- **Your tasks**:
a. In the passage on the 1997–98 Utah State Aggies:
(i) Where did the Aggies play their home games?
(ii) What was their overall record for the season?
(iii) Which team beat them in the first round of the NCAA tournament?
b. Can you reproduce the passage on the 1997–98 Utah State Aggies from "American college basketball" up to and including "the first round."?

*** Opening of Extract ***

American college basketball season

The 1997–98 Utah State Aggies men's basketball team represented Utah State University in the 1997–98 college basketball season. This was head coach Larry Eustachy's 5th and final season at Utah State. The Aggies played their home games at the Dee Glen Smith Spectrum and were members of the Big West Conference. They finished the season 25-8, 13-3 to finish atop the conference standings in the East division. They also won the Big West tournament to earn an automatic bid to the 1998 NCAA Division I men's basketball tournament as No. 13 seed in the West Region. The Aggies lost to No. 4 seed Maryland in the first round.

*** Close of Extract ***
*** Opening of Provided material ***

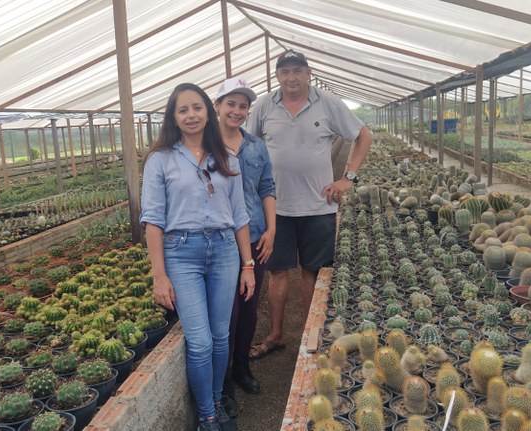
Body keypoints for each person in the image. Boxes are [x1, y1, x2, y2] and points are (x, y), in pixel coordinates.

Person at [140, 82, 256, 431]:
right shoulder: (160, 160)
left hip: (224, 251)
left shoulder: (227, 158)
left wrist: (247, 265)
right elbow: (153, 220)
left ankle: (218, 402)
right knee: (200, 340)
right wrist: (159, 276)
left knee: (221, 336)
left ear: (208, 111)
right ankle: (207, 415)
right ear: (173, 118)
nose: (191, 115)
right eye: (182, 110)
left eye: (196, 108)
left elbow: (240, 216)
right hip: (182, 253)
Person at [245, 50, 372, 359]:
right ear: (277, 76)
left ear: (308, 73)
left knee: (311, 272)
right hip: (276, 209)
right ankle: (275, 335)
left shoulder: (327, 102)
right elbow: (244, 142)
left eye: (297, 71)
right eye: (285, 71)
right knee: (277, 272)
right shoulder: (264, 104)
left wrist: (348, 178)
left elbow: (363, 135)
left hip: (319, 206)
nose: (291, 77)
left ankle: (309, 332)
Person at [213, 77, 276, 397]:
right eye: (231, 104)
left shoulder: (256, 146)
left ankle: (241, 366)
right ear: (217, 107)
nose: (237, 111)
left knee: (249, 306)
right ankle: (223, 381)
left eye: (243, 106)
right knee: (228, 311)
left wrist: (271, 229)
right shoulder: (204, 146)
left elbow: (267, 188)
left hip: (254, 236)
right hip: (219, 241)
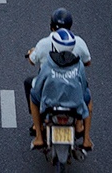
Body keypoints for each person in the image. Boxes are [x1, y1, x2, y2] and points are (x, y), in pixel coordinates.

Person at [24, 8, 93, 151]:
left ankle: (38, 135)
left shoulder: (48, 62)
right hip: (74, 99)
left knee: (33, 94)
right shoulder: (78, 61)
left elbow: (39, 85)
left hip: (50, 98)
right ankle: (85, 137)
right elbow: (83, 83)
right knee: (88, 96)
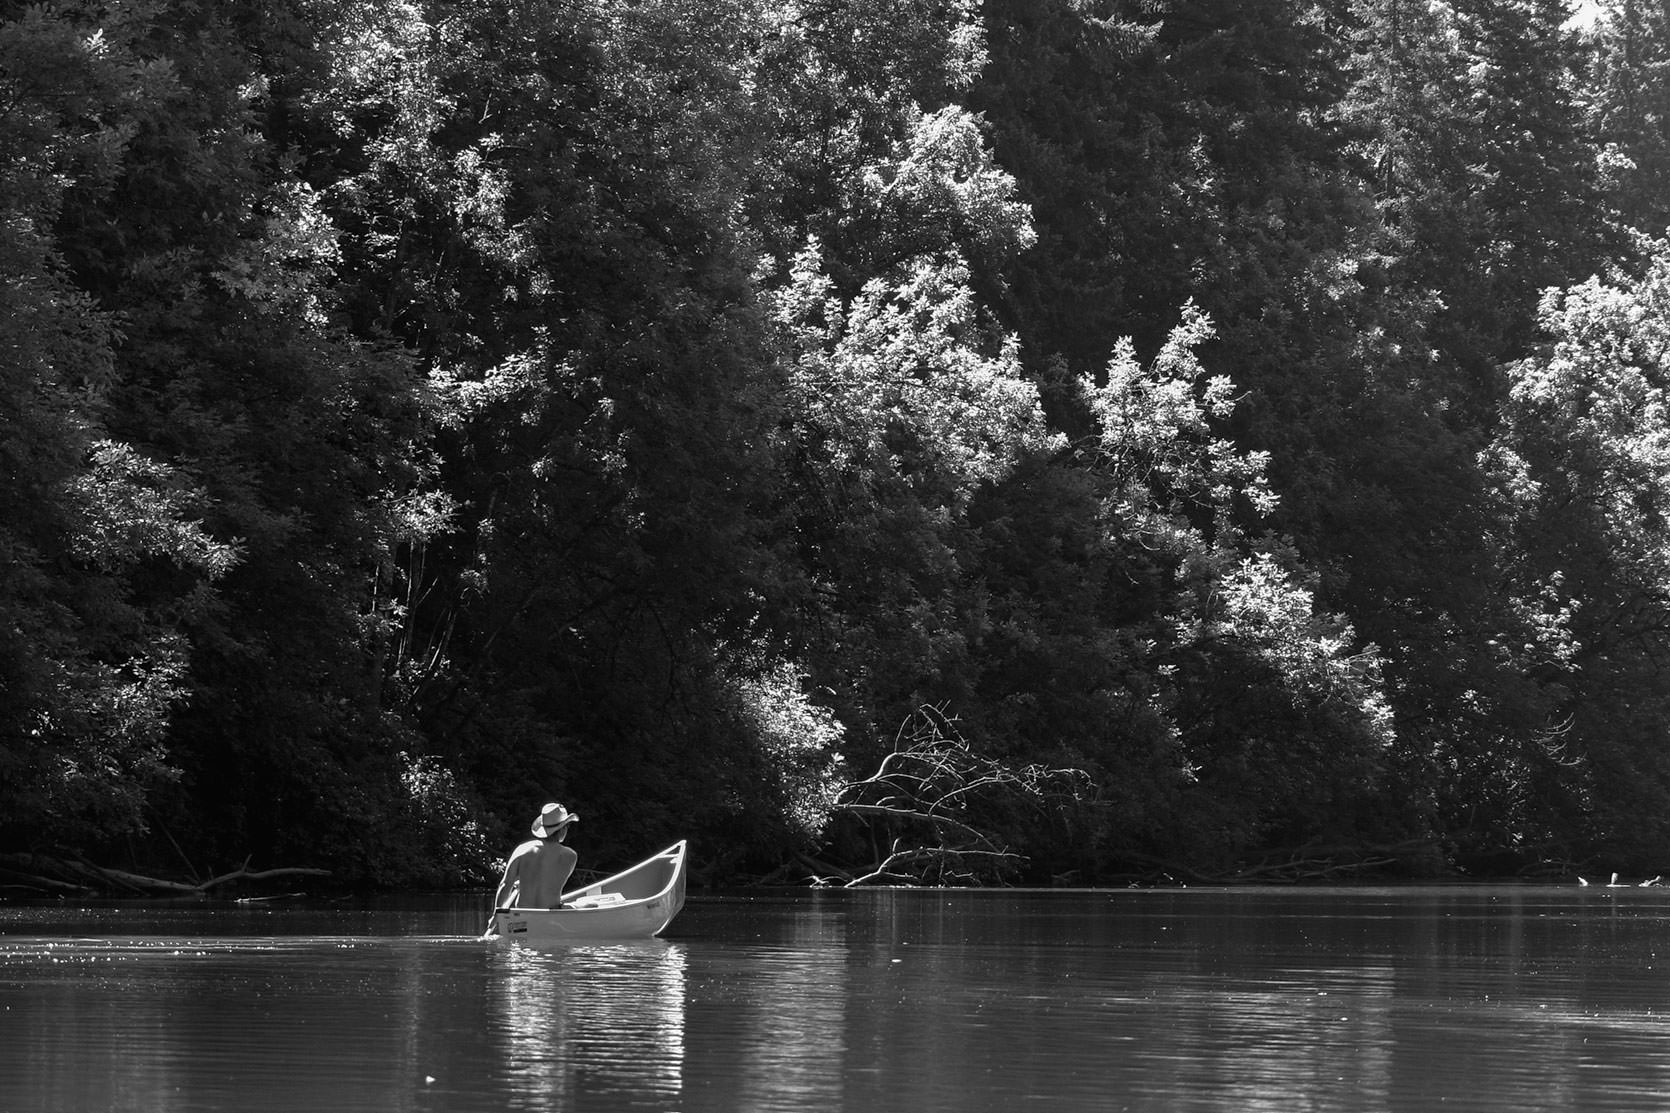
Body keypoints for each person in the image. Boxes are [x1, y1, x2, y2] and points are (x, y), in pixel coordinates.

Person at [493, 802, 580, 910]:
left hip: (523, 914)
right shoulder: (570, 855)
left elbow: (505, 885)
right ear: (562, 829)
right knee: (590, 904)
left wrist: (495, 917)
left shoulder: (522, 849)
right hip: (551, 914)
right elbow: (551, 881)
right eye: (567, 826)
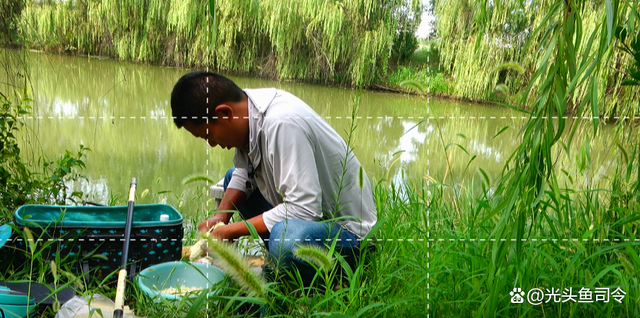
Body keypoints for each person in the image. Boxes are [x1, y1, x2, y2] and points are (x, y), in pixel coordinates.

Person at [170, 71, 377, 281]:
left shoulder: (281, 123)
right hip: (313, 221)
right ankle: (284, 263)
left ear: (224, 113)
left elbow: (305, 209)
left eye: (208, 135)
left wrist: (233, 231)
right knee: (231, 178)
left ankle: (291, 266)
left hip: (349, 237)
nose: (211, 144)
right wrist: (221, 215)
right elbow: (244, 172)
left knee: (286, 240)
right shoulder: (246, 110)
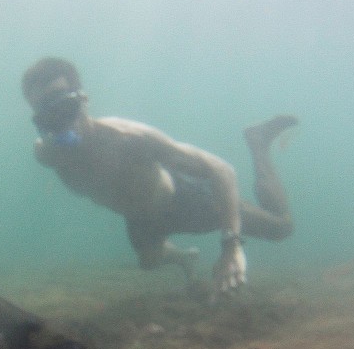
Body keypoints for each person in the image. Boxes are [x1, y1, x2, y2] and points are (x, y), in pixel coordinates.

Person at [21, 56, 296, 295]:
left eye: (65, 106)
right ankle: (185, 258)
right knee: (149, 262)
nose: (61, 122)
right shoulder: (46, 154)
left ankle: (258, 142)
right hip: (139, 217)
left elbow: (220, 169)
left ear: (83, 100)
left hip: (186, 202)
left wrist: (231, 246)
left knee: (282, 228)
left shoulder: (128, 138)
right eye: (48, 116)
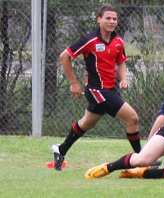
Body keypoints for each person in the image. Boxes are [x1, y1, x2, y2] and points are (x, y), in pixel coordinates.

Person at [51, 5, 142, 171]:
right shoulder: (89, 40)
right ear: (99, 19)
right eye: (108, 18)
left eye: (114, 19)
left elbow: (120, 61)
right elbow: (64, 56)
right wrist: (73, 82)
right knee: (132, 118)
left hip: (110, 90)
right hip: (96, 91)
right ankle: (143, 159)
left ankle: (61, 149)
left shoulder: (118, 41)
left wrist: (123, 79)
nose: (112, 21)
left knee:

*** Close of Provided material ***

- **Completed exercise**:
a.
(i) The Dee Glen Smith Spectrum
(ii) 25-8
(iii) Maryland, the No. 4 seed

b.
American college basketball season

The 1997–98 Utah State Aggies men's basketball team represented Utah State University in the 1997–98 college basketball season. This was head coach Larry Eustachy's 5th and final season at Utah State. The Aggies played their home games at the Dee Glen Smith Spectrum and were members of the Big West Conference. They finished the season 25-8, 13-3 to finish atop the conference standings in the East division. They also won the Big West tournament to earn an automatic bid to the 1998 NCAA Division I men's basketball tournament as No. 13 seed in the West Region. The Aggies lost to No. 4 seed Maryland in the first round.